Work item: Your task is to copy every line of the entries that holds the word "between".

Records for the exercise:
■ ■ ■ ■ ■

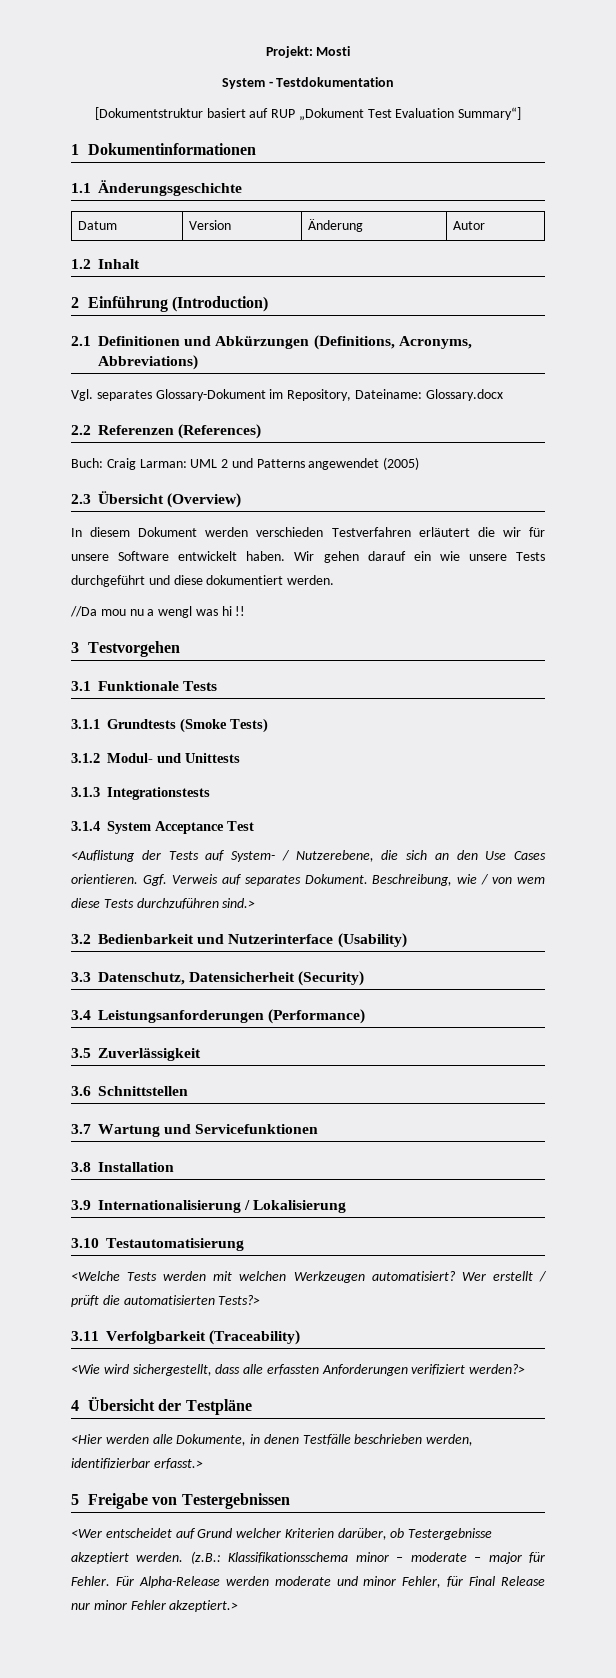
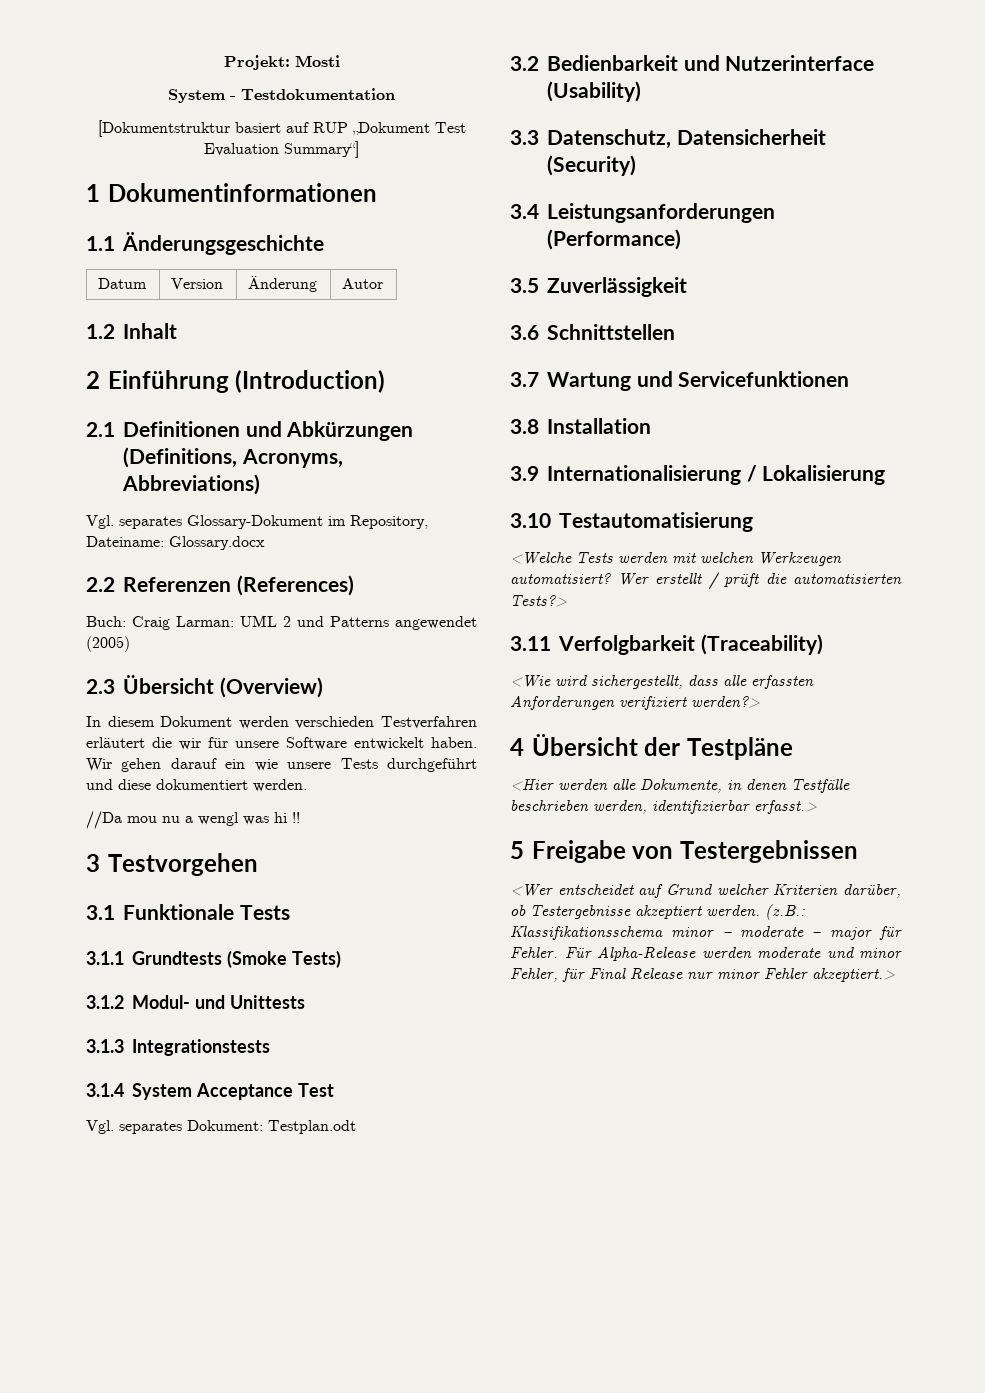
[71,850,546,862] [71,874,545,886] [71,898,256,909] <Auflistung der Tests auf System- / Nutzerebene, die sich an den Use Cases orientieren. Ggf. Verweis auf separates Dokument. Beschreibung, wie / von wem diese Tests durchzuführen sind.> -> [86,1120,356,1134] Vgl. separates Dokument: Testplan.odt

■ ■ ■ ■ ■

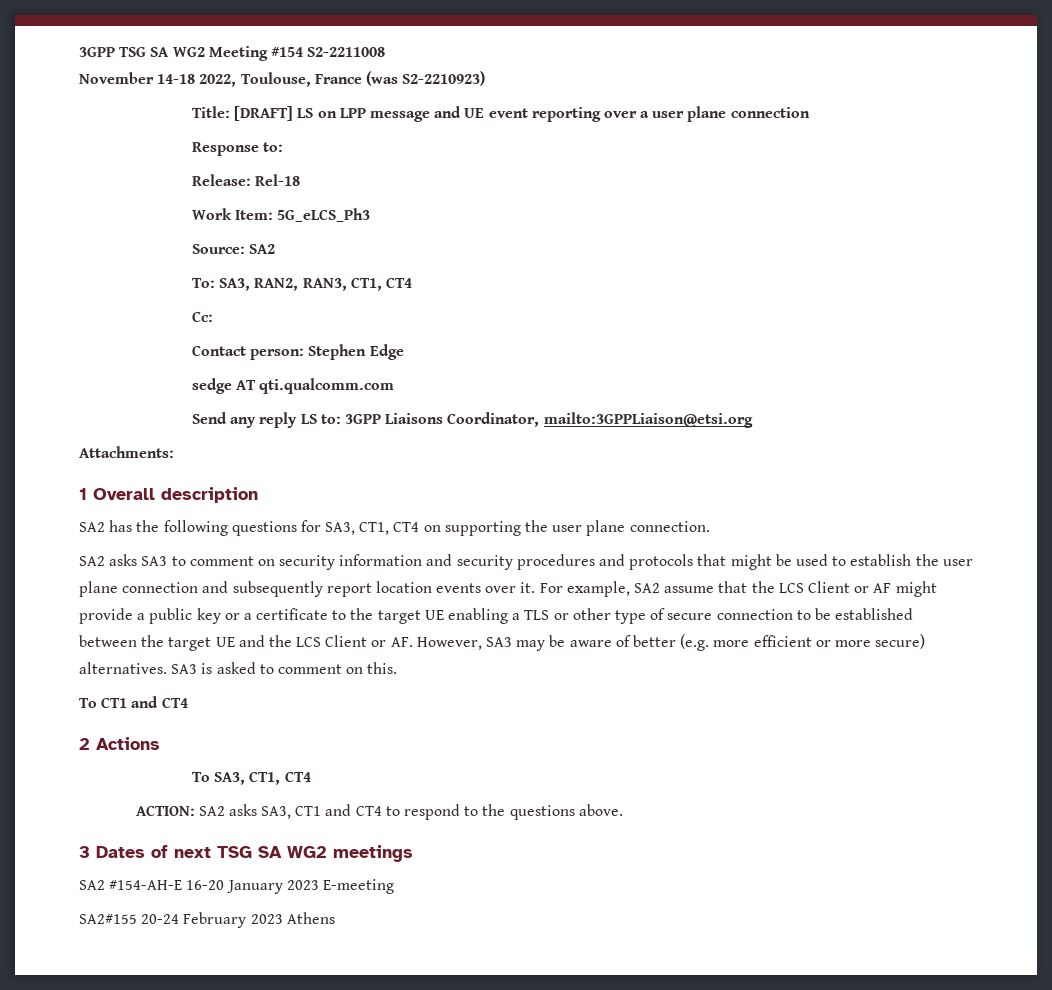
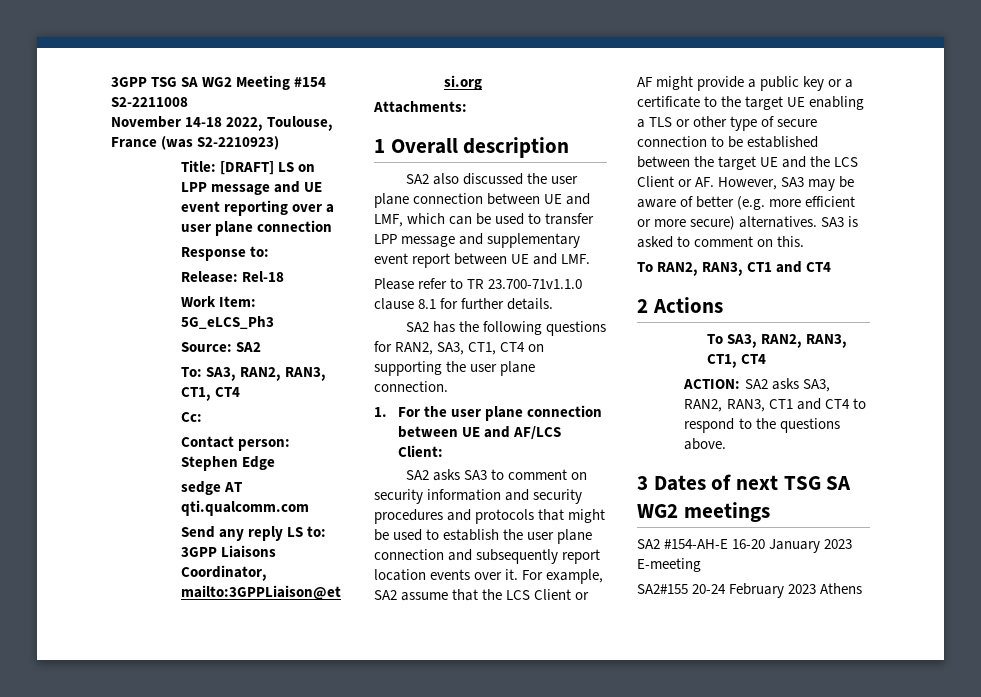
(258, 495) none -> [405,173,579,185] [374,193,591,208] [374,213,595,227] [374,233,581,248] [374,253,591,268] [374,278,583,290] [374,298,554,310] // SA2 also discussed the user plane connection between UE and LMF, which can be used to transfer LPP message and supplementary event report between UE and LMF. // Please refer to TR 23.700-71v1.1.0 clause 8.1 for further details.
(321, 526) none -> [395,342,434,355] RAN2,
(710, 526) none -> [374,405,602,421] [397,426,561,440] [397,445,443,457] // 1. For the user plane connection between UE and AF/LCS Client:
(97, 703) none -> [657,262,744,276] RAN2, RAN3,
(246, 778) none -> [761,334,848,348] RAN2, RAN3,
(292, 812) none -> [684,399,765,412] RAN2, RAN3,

■ ■ ■ ■ ■

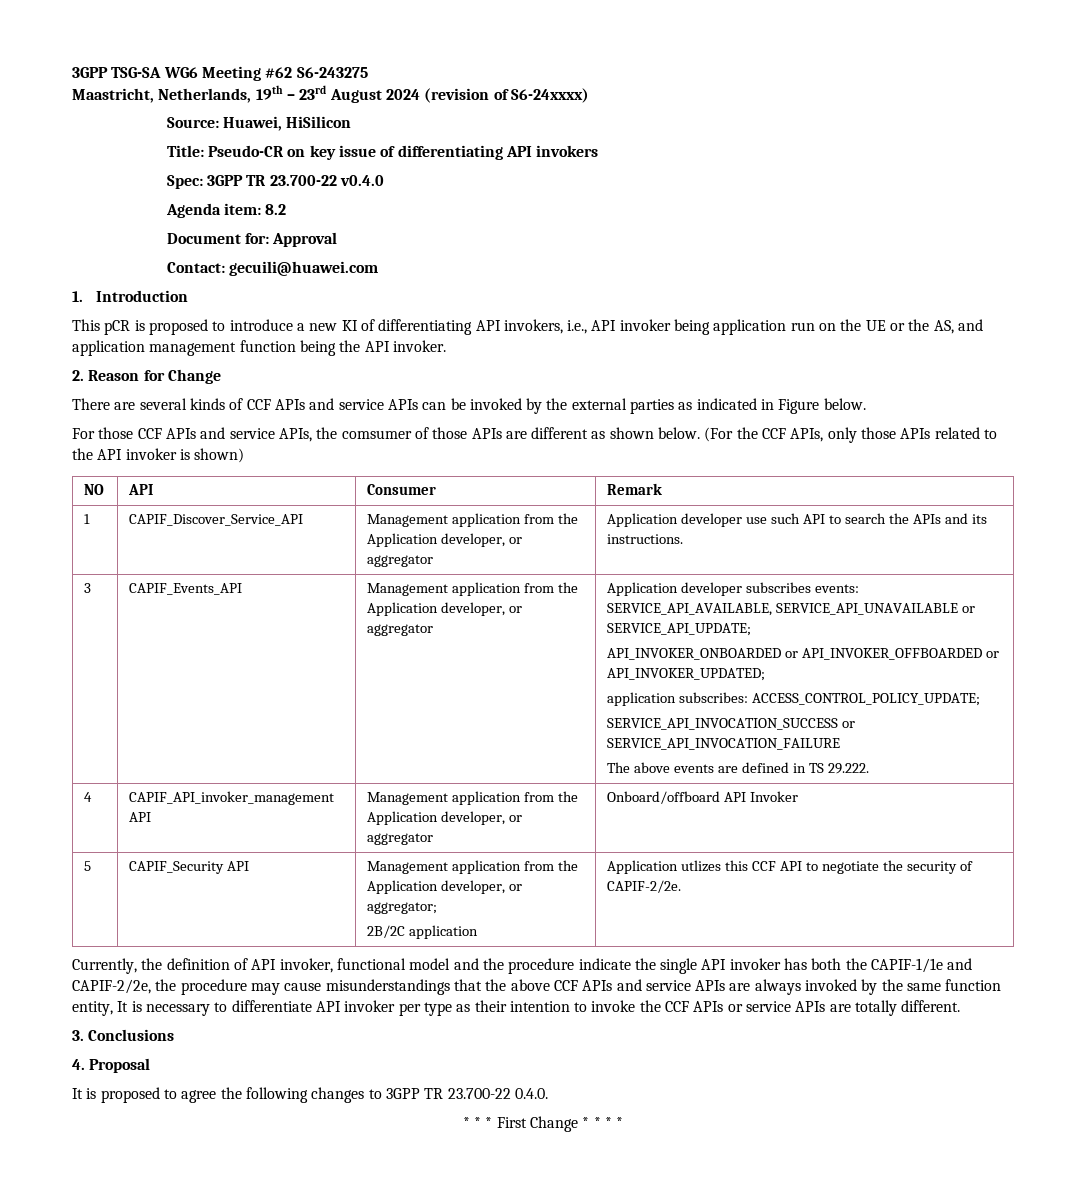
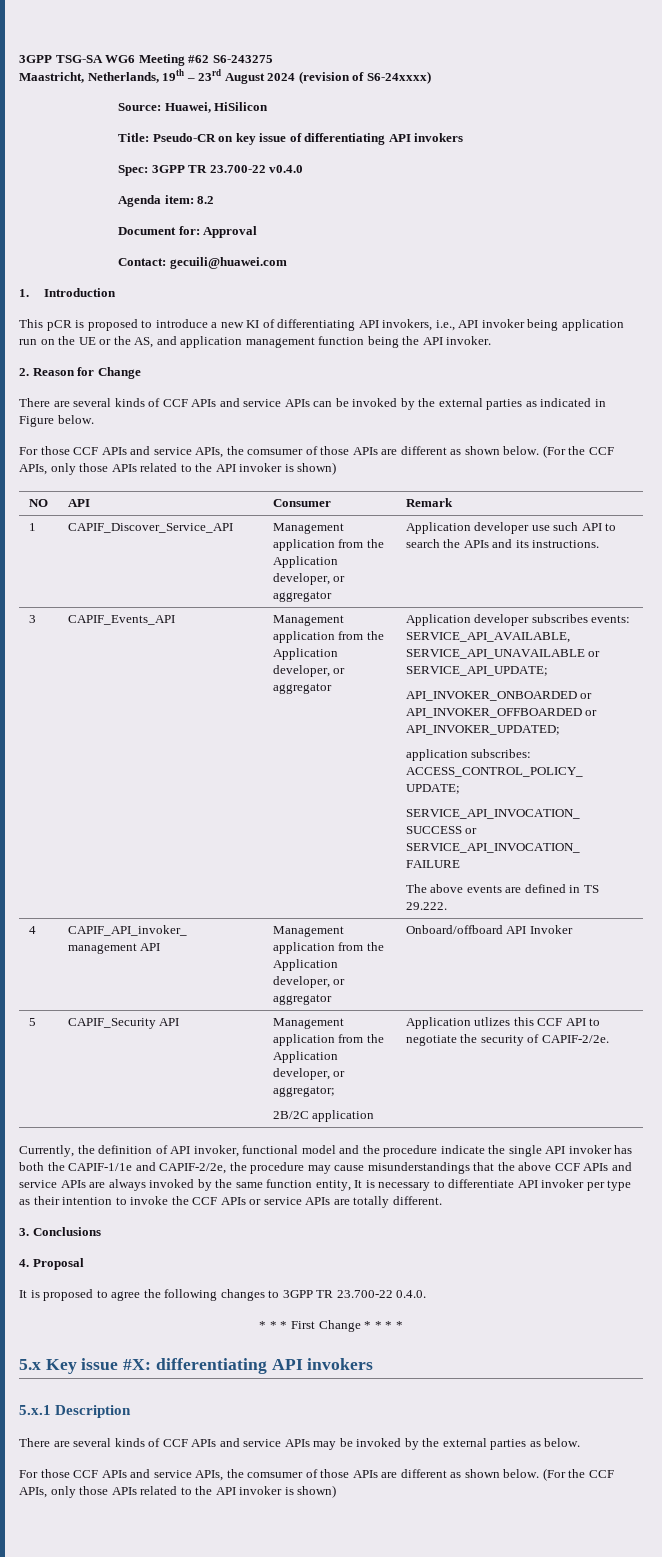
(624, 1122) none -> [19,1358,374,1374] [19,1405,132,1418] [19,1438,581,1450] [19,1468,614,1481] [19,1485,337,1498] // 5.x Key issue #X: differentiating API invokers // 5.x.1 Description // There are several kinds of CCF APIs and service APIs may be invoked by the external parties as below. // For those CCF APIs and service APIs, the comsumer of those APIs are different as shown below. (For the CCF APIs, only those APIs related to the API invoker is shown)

■ ■ ■ ■ ■

Reply:
(258, 495) none -> [405,173,579,185] [374,193,591,208] [374,213,595,227] [374,233,581,248] [374,253,591,268] [374,278,583,290] [374,298,554,310] // SA2 also discussed the user plane connection between UE and LMF, which can be used to transfer LPP message and supplementary event report between UE and LMF. // Please refer to TR 23.700-71v1.1.0 clause 8.1 for further details.
(710, 526) none -> [374,405,602,421] [397,426,561,440] [397,445,443,457] // 1. For the user plane connection between UE and AF/LCS Client:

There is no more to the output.